As I was in my prime,
When the friendship of God was upon my tent,
When the Almighty Shaddai was still with me,
When my children were around me,
When my steps were washed with milk,
The rock poured out for me streams of oil!’”
Now it is back to the old complaining Job. Once again this is a solemn discourse, not a mere complaint with his friends. This time he was reminiscing about the “good old days.” God was watching over him as his head had something like a lamp around it. Job was able to walk through darkness because God liked him in his tent. He was in the prime years of his life. The friendship of the almighty Shaddai was still with him. His children were all around him. His steps were washed with milk, while oil gushed out of rocks. In other words, these were metaphors for the fact that he was prosperous and happy.
“O that you would hide me in Sheol!
O that you would conceal me until your wrath is past!
O that you would appoint me a set time!
O that you would remember me!
If mortals die,
Will they live again?
All the days of my service
I would wait until my release should come.
You would call me.
I would answer you.
You would long for the work of your hands.
Then you would not number my steps.
You would not keep watch over my sin.
My transgression would be sealed up in a bag.
You would cover over my iniquity.”
Job wanted to hide in Sheol, or the underworld of the dead, what we often call hell. He wanted to stay there until the wrath of God against him had subsided. He wanted a set time. He wanted to know if mortals lived after their death. Job was willing to wait in Sheol if he had a release date. He would answer if called. He wanted God to remember that he was the work of God. He wanted him to remember his steps. He wanted his sins and transgressions covered up in a sealed bag. He wanted Sheol or hell to be transitory, not permanent.

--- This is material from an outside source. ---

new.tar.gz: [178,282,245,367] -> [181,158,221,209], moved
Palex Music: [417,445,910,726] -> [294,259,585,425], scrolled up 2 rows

“Timothy, who had been defeated by the Jews before, gathered a tremendous force of mercenaries. He collected the cavalry from Asia in no small number. He came on, intending to take Judea by storm. As he drew near, Judas Maccabeus and his men sprinkled dust on their heads. They girded their loins with sackcloth, in supplication to God. Falling upon the steps before the altar, they implored God to be gracious to them. They wanted him to be an enemy to their enemies and an adversary to their adversaries, as the law declares.”

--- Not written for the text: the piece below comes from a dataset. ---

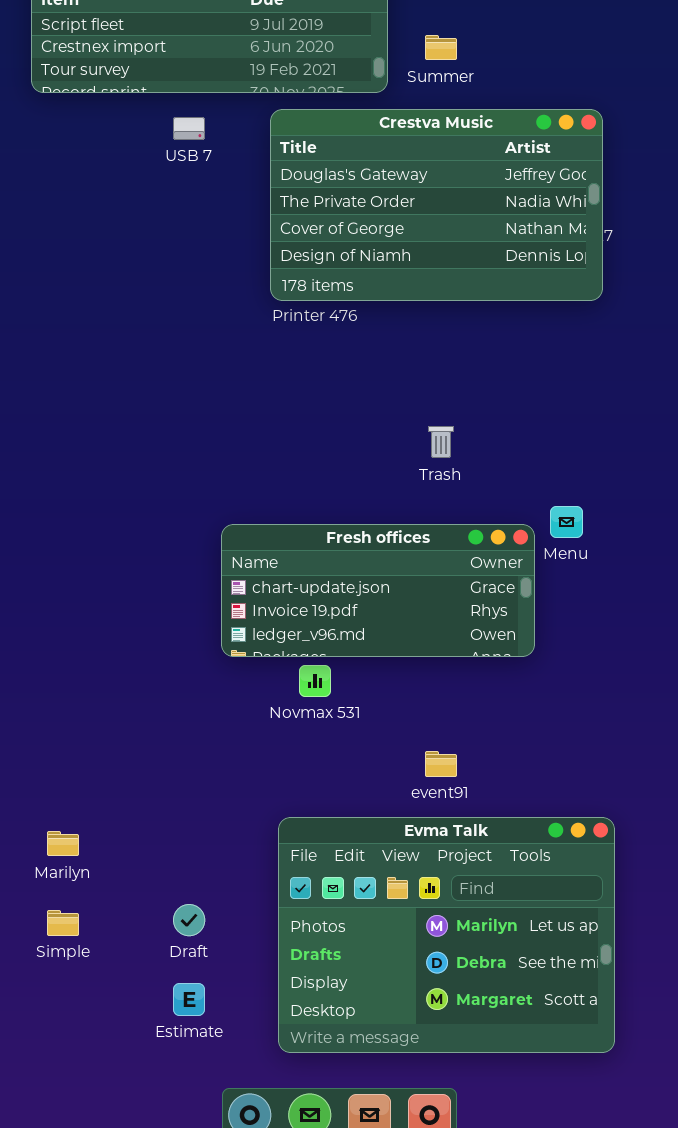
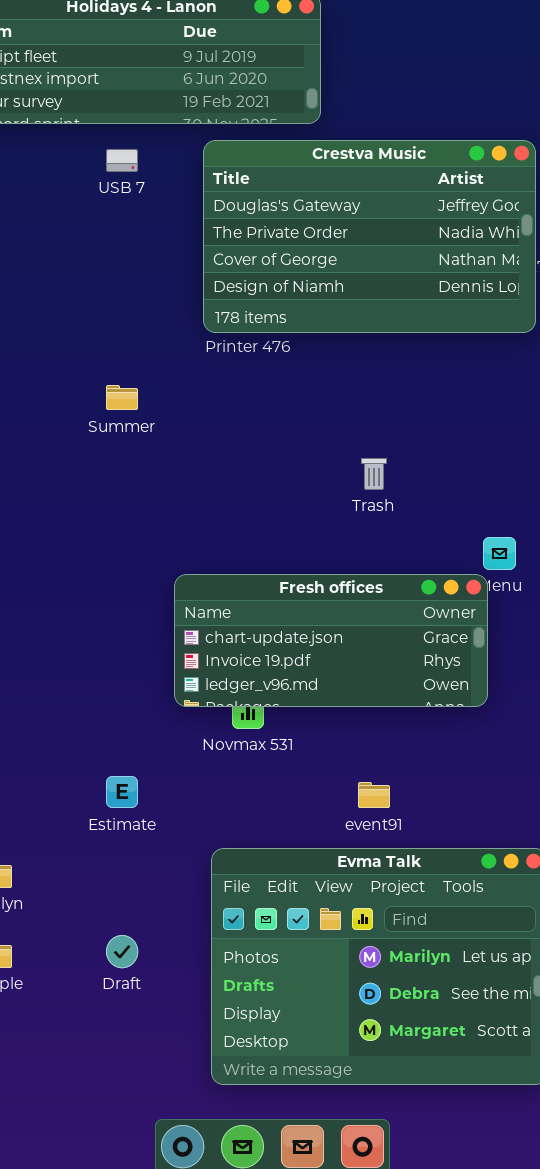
Summer: [425,35,457,60] -> [106,385,138,410], moved
Fresh offices: [221,524,535,657] -> [174,574,488,707], moved
Estimate: [173,983,205,1016] -> [106,776,138,808], moved

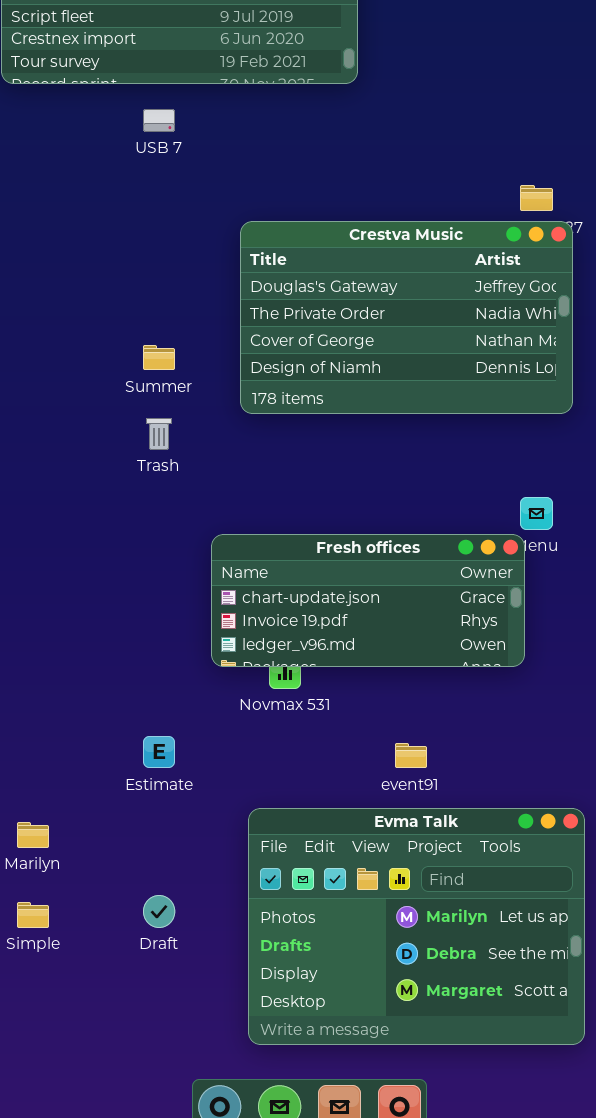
Crestva Music: [203,140,536,333] -> [240,221,573,414], moved
Trash: [361,458,387,490] -> [146,418,172,450], moved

Timothy, the head of the Ammonites, had been defeated before in chapter 8 of this work and in 1 Maccabees, chapter 5. This time he had a large cavalry from Asia and a tremendous mercenary force. However, Judas Maccabeus and his troops put dust on their heads and sackcloth on their loins. They prayed to God before his altar in Jerusalem. They asked God to be gracious to them. He wanted God to be the enemy of his enemies and the adversary of his adversaries. This he proclaimed what the law said. God was with his people and against the others. This is the great cry of all wars. “God is on our side.”